Avery got up and lurched off to start digging through property records.
***
By early afternoon, he'd accomplished nothing other than finding a lot of places it wasn't. And Jack still hadn't cal
led in. Shortly after Intern Mayhew brought lunch (with half the orders mixed up, but at least there was enough for everyone), Rosen leaned in to report that Eva Kemp and her team were back.
"Before you ask, Agent Ross wasn't on the ship, and that's all I know. They picked up our informant when he got off. Eva's down in Interrogation with him now."
Eva was an orca shifter. She looked every inch the predator: sleek, tall, and lethal, her long black hair pulled back in a severe braid with a single white stripe down the side. Avery found her looming over the lion shifter who had been sending them inside information from the Fallons' organization.
"I told you, I don't know," he was saying as Avery slipped into the room as quietly as he was able. "I'm just doing routine security work, right? Hell, Mara's on the outs with me anyway. Nobody tells me anything."
Eva rested her fists on the beat-up metal table and added some extra threat to her usual looming. "Look, we know our guy got on that boat yesterday, and so did all of the Fallons. Today, our guy doesn't get off, and neither do most of the Fallons. What did they do, jump out and swim?"

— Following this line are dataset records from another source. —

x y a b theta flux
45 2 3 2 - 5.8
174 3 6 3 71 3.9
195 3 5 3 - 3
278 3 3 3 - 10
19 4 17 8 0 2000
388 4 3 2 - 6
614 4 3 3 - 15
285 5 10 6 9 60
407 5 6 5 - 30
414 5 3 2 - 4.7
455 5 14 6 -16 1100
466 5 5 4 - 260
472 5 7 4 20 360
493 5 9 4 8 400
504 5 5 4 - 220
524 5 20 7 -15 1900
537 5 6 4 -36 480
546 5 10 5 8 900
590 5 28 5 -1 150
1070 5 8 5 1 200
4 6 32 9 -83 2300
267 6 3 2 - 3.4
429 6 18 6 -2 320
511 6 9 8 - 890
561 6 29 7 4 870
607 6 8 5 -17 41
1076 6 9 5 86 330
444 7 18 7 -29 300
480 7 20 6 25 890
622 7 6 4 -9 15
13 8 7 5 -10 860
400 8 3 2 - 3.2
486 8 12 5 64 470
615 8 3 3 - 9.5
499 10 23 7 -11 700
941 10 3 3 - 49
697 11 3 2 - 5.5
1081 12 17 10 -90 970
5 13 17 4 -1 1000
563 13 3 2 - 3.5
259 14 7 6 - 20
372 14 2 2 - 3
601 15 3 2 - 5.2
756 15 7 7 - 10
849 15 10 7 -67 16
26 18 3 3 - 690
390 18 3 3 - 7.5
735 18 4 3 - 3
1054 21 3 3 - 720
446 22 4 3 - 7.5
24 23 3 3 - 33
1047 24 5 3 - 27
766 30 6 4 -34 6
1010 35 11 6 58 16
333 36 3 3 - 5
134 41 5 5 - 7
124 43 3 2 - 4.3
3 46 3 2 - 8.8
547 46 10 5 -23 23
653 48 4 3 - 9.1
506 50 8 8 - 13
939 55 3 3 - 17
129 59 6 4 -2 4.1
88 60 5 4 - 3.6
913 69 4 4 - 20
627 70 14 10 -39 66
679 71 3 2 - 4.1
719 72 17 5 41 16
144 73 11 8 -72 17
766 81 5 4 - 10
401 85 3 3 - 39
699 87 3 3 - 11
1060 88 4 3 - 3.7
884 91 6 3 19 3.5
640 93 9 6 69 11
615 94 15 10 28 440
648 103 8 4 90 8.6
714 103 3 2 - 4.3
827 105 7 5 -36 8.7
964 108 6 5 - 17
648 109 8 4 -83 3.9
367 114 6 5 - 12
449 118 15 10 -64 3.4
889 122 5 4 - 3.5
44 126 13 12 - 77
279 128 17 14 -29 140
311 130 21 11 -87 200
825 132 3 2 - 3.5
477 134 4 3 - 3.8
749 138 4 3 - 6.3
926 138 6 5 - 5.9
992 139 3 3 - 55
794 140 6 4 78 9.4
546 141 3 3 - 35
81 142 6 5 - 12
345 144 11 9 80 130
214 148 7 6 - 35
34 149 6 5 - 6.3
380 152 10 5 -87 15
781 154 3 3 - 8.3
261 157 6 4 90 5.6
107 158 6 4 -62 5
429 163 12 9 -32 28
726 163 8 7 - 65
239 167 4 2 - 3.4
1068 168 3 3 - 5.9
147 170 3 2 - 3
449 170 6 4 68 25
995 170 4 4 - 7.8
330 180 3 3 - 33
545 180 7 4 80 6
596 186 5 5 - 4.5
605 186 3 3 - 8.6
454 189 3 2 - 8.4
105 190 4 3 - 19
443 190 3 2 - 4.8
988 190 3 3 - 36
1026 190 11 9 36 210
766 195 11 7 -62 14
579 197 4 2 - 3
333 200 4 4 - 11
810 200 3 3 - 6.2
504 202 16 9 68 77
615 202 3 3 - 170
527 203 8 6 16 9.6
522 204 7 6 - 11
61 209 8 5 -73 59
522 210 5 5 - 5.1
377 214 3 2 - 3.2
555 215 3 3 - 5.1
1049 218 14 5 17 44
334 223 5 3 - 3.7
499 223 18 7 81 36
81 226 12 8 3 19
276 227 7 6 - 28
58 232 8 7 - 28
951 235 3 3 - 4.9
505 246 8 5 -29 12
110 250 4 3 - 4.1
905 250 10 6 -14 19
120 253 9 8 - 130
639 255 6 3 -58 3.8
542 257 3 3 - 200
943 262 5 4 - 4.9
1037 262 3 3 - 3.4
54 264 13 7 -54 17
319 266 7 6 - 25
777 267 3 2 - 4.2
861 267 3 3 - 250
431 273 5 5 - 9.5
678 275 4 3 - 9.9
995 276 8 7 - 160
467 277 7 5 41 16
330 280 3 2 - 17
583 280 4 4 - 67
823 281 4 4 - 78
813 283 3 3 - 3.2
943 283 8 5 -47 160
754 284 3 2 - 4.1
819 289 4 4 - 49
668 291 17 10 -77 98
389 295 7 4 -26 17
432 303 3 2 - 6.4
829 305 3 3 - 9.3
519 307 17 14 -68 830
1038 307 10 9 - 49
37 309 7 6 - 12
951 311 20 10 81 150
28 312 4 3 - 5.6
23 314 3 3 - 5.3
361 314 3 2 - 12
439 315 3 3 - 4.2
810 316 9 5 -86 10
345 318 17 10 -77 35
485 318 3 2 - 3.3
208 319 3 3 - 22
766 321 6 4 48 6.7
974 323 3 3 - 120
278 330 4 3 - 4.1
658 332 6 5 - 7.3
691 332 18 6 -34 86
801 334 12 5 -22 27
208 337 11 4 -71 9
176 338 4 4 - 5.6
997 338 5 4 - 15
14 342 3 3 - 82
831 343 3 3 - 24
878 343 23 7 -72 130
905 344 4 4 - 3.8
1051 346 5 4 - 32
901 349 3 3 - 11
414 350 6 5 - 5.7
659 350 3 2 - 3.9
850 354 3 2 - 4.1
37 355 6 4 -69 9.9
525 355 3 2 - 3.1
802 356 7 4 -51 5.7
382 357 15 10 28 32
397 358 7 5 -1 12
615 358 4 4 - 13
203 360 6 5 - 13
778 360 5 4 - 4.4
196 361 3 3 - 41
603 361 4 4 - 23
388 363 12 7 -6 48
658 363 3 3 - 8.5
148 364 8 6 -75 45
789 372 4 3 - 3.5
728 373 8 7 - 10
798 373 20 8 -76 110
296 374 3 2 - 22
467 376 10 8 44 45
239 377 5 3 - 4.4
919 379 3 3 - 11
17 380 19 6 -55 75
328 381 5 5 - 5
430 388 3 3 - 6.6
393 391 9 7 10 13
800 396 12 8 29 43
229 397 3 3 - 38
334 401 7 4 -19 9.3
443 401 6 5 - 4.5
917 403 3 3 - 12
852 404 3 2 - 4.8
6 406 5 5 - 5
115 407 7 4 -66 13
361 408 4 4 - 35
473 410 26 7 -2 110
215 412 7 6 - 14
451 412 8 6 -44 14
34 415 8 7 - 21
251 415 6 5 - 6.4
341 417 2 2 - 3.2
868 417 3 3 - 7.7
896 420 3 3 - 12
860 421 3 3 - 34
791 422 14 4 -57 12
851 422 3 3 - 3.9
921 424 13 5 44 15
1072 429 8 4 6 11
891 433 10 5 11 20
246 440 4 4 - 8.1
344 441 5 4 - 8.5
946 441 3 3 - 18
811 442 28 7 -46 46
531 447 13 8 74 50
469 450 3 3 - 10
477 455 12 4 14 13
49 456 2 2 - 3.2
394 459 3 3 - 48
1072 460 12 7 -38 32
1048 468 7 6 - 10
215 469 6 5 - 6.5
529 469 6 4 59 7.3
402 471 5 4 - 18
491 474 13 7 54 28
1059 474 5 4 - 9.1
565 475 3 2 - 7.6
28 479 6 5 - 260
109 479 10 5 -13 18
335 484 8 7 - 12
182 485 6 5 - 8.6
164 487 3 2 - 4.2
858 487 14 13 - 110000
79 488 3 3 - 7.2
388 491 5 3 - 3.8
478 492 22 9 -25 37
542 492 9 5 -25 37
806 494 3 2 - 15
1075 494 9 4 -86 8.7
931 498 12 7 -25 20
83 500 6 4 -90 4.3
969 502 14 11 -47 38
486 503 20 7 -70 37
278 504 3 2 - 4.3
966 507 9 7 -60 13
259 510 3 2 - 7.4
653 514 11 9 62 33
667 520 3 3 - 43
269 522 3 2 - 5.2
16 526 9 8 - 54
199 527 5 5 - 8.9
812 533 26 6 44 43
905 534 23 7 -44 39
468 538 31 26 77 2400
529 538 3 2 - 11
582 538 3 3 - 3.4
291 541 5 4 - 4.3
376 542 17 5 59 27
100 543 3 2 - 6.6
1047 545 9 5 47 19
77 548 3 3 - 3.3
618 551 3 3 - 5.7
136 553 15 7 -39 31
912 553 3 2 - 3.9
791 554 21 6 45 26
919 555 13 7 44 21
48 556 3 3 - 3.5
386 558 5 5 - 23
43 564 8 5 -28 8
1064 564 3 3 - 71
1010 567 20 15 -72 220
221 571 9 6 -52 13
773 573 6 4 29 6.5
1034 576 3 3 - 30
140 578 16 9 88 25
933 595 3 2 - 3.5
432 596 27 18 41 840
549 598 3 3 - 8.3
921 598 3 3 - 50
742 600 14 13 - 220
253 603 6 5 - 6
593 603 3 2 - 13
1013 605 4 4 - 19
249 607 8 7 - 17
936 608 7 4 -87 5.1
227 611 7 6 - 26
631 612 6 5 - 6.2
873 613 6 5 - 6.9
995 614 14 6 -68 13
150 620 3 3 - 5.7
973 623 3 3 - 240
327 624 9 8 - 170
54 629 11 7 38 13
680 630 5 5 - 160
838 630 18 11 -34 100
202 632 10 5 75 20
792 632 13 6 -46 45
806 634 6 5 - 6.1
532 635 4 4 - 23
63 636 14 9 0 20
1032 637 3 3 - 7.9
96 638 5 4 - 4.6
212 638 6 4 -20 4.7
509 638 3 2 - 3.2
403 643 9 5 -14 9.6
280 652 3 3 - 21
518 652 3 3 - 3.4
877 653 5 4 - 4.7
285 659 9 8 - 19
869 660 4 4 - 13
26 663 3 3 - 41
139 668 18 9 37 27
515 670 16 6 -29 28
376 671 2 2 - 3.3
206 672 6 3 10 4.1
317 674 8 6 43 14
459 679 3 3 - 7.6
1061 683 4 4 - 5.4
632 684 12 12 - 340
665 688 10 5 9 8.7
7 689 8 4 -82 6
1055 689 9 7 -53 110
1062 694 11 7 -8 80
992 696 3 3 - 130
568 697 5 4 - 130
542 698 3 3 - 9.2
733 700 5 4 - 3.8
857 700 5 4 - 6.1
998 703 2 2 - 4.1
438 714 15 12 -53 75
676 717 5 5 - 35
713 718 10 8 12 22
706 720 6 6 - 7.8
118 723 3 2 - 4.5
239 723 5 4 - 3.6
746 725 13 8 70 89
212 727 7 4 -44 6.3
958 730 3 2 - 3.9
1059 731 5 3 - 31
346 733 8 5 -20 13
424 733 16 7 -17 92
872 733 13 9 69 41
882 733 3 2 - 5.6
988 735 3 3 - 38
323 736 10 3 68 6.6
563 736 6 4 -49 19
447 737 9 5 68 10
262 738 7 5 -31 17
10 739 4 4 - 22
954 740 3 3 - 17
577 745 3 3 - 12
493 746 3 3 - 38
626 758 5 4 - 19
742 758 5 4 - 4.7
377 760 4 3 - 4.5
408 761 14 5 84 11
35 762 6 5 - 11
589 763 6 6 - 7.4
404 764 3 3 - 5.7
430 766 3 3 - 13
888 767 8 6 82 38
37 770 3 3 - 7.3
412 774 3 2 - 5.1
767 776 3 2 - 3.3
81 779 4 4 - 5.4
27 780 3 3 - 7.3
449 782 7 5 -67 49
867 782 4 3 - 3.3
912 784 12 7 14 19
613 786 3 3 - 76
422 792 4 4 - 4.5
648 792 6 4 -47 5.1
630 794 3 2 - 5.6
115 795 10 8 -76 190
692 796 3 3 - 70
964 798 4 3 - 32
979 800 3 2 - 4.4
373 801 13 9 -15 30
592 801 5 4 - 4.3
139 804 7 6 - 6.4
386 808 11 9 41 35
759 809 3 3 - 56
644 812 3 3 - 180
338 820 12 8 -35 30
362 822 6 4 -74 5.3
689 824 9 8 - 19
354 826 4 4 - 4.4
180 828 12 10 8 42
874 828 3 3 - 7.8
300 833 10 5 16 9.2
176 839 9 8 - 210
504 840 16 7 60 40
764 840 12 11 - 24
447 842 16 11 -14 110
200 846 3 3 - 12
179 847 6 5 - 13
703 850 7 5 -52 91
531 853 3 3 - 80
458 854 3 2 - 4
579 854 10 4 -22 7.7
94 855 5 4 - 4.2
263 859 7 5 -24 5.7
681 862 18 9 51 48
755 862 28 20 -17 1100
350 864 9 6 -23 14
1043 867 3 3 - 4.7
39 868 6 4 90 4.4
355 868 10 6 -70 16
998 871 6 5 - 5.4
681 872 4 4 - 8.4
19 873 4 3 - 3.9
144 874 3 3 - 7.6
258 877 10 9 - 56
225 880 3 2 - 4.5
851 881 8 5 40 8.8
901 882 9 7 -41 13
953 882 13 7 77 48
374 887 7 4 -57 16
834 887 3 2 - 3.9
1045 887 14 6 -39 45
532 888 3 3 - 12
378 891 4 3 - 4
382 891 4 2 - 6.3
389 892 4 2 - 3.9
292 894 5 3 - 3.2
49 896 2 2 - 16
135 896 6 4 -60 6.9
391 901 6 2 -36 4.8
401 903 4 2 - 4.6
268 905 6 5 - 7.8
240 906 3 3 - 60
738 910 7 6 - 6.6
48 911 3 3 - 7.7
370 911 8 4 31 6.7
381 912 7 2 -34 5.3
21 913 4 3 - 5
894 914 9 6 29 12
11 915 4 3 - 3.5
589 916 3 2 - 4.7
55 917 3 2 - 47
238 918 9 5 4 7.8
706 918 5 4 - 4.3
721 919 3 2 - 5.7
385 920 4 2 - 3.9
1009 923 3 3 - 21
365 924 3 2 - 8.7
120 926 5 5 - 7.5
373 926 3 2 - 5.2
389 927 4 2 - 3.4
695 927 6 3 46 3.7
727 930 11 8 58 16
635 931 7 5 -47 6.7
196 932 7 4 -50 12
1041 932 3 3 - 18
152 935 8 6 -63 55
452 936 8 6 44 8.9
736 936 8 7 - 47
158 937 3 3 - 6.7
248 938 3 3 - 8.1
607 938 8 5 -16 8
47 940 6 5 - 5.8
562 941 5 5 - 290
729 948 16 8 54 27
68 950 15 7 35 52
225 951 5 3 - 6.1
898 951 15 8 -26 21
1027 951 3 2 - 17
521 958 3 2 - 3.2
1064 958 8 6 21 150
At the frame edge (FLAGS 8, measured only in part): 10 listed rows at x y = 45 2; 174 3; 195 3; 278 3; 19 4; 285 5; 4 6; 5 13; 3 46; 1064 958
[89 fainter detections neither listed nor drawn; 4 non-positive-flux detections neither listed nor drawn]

"If I knew, I'd tell you!"
Avery wasn't sure whether to believe that, but he spoke up quietly. "If they did leave the ship at some point during the cruise, where might they have gone?"
The informant shook his head. "I don't know."
"You don't seem to know much, do you?" Eva asked.
Avery said, "You told us earlier that you thought the Fallons had some private hunting land somewhere up north. Is there anything else that you can tell us about that?"
"I told you, I've got no idea. I just helped clean up after they got back."
"Canada side of the border?" Eva said.
"Maybe. I kinda always thought it was pretty far. Sometimes they'd use a helicopter to get there. They had their own private one."
Cho was waiting outside the interrogation room when they came out. "Anything?" she asked.
"Nggghh," Avery said.
"Well, I came down to tell you there's a big storm system tracking in from the Pacific. We've got access to a search and rescue chopper if we need it, but if the weather gets bad, we might be grounded."